Il 28 maggio, a Roma, si è costituito il Comitato delle famiglie per il NO al prossimo referendum costituzionale previsto per ottobre.
Il comitato nasce dalla spinta dei due recenti Family Day.
Il portavoce del Comitato Difendiamo i Nostri Figli, Massimo Gandolfini, neurochirurgo bresciano, ha sottolineato che l’anima di questo movimento non è espressione di vendetta nei confronti del premier e del governo, ma è riaffermazione della giustizia sociale in tempi in cui la democrazia è messa a dura prova.

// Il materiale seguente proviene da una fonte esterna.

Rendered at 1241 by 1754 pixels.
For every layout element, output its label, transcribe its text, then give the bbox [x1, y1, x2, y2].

Cerchiamo brevemente di individuare i nessi fra la difesa della famiglia naturale e una possibile riforma della nostra Costituzione.

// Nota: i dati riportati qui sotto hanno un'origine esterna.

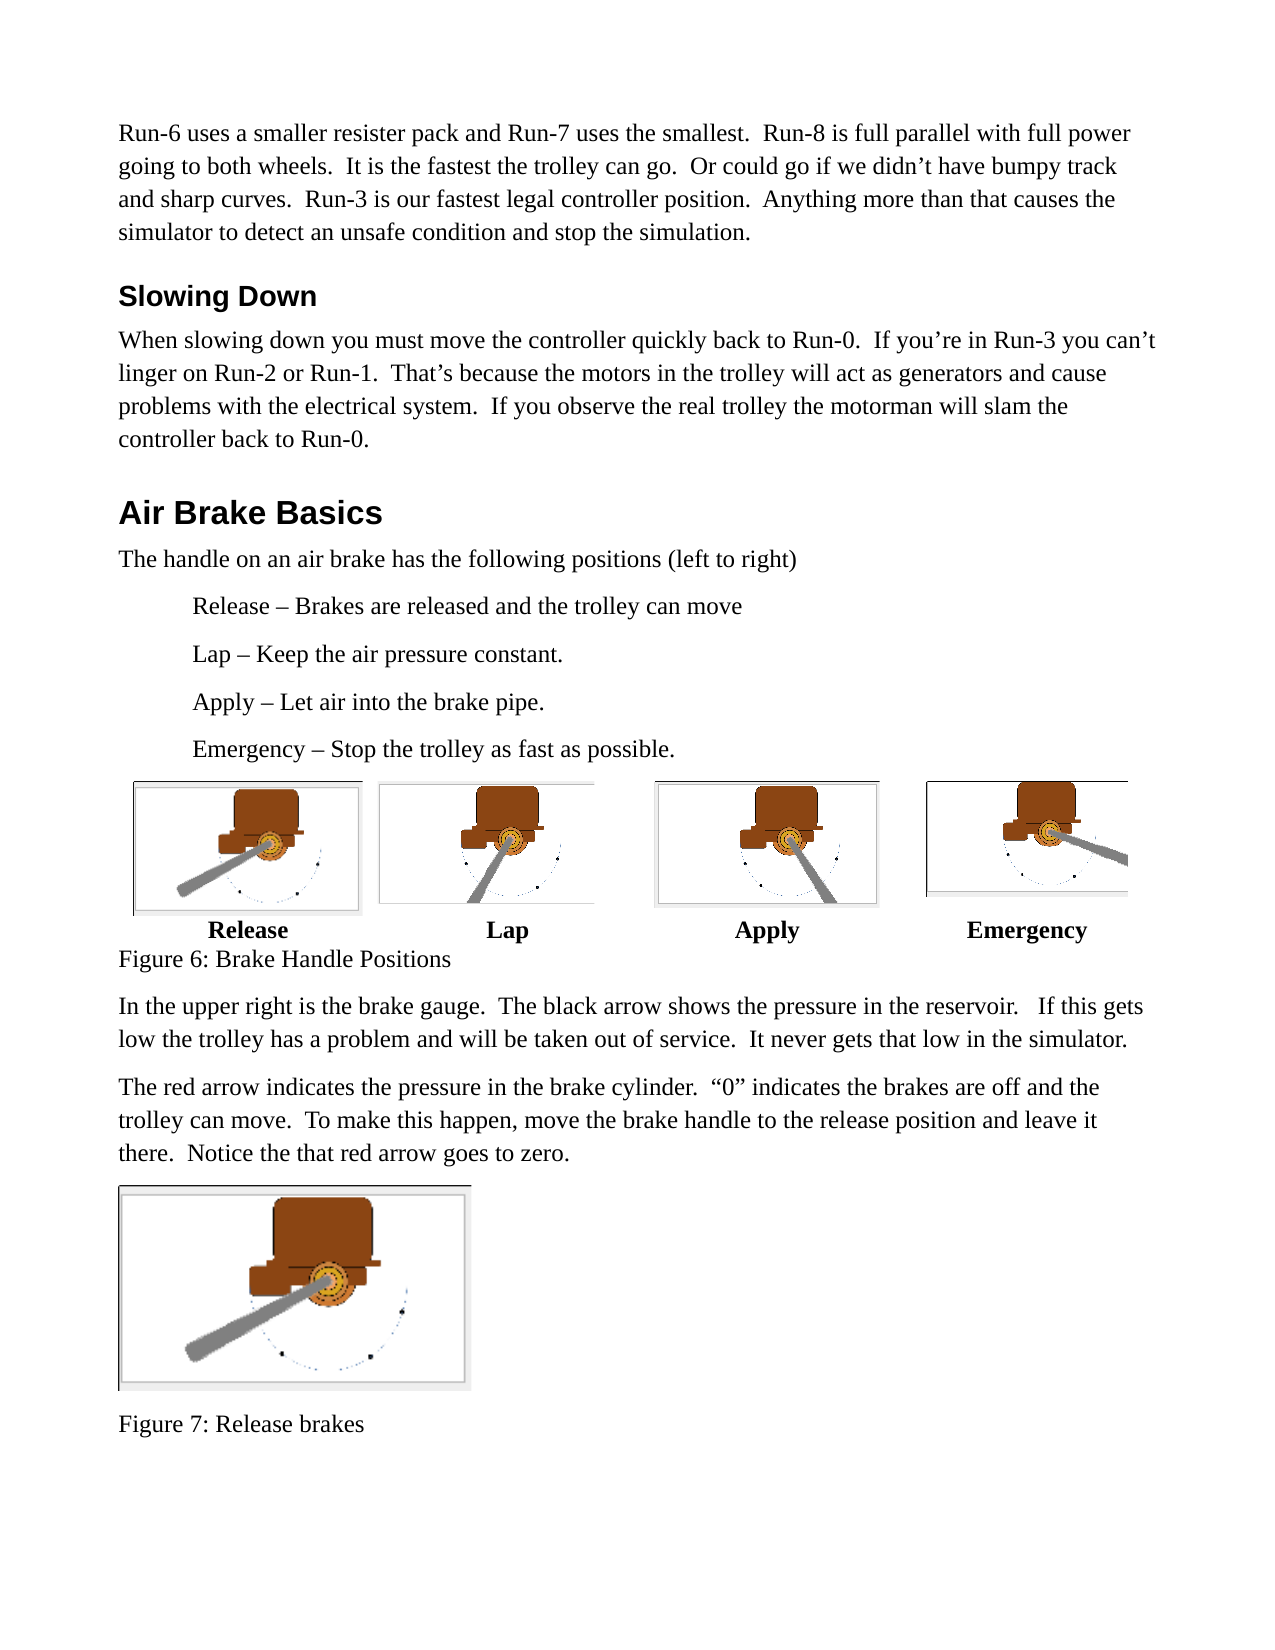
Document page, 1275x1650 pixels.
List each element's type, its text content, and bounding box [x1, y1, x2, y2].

table_cell Release [118, 915, 378, 944]
text The red arrow indicates the pressure in the brake cylinder. “0” indicates the brakes are off and the trolley can move. To make this happen, move the brake handle to the release position and leave it there. Notice the that red arrow goes to zero. [118, 1072, 1157, 1167]
table_cell Emergency [897, 915, 1157, 944]
table_header [363, 782, 378, 915]
table_header [118, 782, 133, 915]
picture [118, 1185, 472, 1391]
text Release – Brakes are released and the trolley can move [192, 591, 1157, 620]
table_header [378, 782, 637, 915]
picture [377, 781, 595, 904]
table_cell Apply [638, 915, 897, 944]
text Lap – Keep the air pressure constant. [192, 639, 1157, 668]
text Figure 6: Brake Handle Positions [118, 944, 1157, 973]
text The handle on an air brake has the following positions (left to right) [118, 544, 1157, 573]
text Figure 7: Release brakes [118, 1409, 1157, 1438]
table_cell Lap [378, 915, 637, 944]
subtitle Air Brake Basics [118, 493, 1157, 531]
picture [926, 781, 1128, 897]
text Run-6 uses a smaller resister pack and Run-7 uses the smallest. Run-8 is full parallel with full power going to both wheels. It is the fastest the trolley can go. Or could go if we didn’t have bumpy track and sharp curves. Run-3 is our fastest legal controller position. Anything more than that causes the simulator to detect an unsafe condition and stop the simulation. [118, 118, 1157, 246]
table_header [638, 782, 897, 915]
subtitle Slowing Down [118, 279, 1157, 313]
text Apply – Let air into the brake pipe. [192, 687, 1157, 715]
text In the upper right is the brake gauge. The black arrow shows the pressure in the reservoir. If this gets low the trolley has a problem and will be taken out of service. It never gets that low in the simulator. [118, 991, 1157, 1053]
table_header [897, 782, 1157, 915]
picture [654, 781, 880, 908]
picture [133, 781, 363, 916]
text When slowing down you must move the controller quickly back to Run-0. If you’re in Run-3 you can’t linger on Run-2 or Run-1. That’s because the motors in the trolley will act as generators and cause problems with the electrical system. If you observe the real trolley the motorman will slam the controller back to Run-0. [118, 325, 1157, 453]
text Emergency – Stop the trolley as fast as possible. [192, 734, 1157, 763]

1. C’è, innanzitutto, un problema relativo al mandato del governo. Paradossalmente il governo si trova guidato da un partito di maggioranza relativa che porta il nome di ‘Democratico’, ma che amministra la cosa pubblica in modo autoritario senza aver mai avuto il mandato del ‘démos’, del popolo. Invece di fare il ‘governo tecnico’, come capita quando dopo una crisi non si va a nuove elezioni, sta mettendo mano a riforme radicali per la storia del nostro Paese, con ostinata arroganza e senza tener conto della reale volontà e dei reali interessi dei cittadini italiani. La recente approvazione delle legge sulle ‘unioni civili’ ne è stata una dimostrazione. Approvata senza nemmeno una discussione, sia al Senato sia alla Camera, con due voti di fiducia.

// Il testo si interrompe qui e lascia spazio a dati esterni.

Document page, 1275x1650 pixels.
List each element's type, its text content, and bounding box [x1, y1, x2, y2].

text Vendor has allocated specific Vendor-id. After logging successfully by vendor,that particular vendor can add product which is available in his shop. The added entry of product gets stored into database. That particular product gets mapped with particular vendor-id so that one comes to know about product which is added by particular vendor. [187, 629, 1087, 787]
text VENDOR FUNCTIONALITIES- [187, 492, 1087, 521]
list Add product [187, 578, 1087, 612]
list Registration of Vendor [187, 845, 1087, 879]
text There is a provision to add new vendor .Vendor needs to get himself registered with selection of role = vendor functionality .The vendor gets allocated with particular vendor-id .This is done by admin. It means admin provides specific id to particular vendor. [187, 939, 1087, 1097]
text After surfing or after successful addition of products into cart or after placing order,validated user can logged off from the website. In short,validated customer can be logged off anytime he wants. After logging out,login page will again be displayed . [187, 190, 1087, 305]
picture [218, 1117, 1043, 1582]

2. Se il referendum di ottobre dovesse passare, la democrazia (tanto decantata a parole ma coltivata molto poco nei fatti) subirebbe ancora un colpo decisivo. La riforma della legge elettorale, infatti, porta un premio di maggioranza esorbitante (il 25% dei voti controllerebbe il 55% dei seggi) dando a pochi il potere su molti. Se a questo aggiungiamo l’eliminazione della seconda camera, ne esce un esecutivo talmente rafforzato da presagire scenari da nuova ‘dittatura’.
3. Se con la struttura attuale delle Camere il Governo è riuscito a far passare una legge (‘unioni civili’) che aveva fatto scendere in piazza milioni di cittadini italiani, senza che ne fosse discusso neanche un emendamento in aula, dopo il referendum cosa impedirà ai governi di far approvare in tempi ristretti e senza contraddittorio (e continuando ad ignorare completamente la voce del popolo!) leggi come l’utero in affitto, la liberalizzazione delle droghe, l’eutanasia, l’adozione dei figli per i single e le coppie omosessuali, ecc… fino a quelle liberticide come la legge sulla cosiddetta ‘omofobia’?
4. Risulta dunque evidente che l’urgenza del Comitato delle famiglie per il NO sia non solo nel merito di singole leggi, ma anche nel metodo attraverso il quale questo Governo (di non eletti) sta esercitando una pressione sull’opinione pubblica, aggravata anche dal grande controllo che esso esercita su mezzi televisivi e editoriali (continuano le epurazioni alla Rai e nessuno dice niente...).
5. Il Comitato, quindi, non chiude la porta a possibili cambiamenti della Costituzione, ma promuove l’idea che questa modernizzazione debba passare attraverso una condivisione ampia, nello spirito di quanto proposto dai padri costituenti. Non basta lo slogan del ‘Governo del fare‘: “bisogna fare, sì, ma bisogna fare bene”.
6. Il NO al referendum, quindi, è prima di tutto un NO al rischio di accentramento del potere in un solo partito; un NO alla limitazione della libertà e con esso della possibilità di difendere sul piano sociale, antropologico e morale principi e valori con i quali si è costruita la nostra storia, valori che abbiamo ricevuto dai nostri padri e che abbiamo il dovere di insegnare ai nostri figli.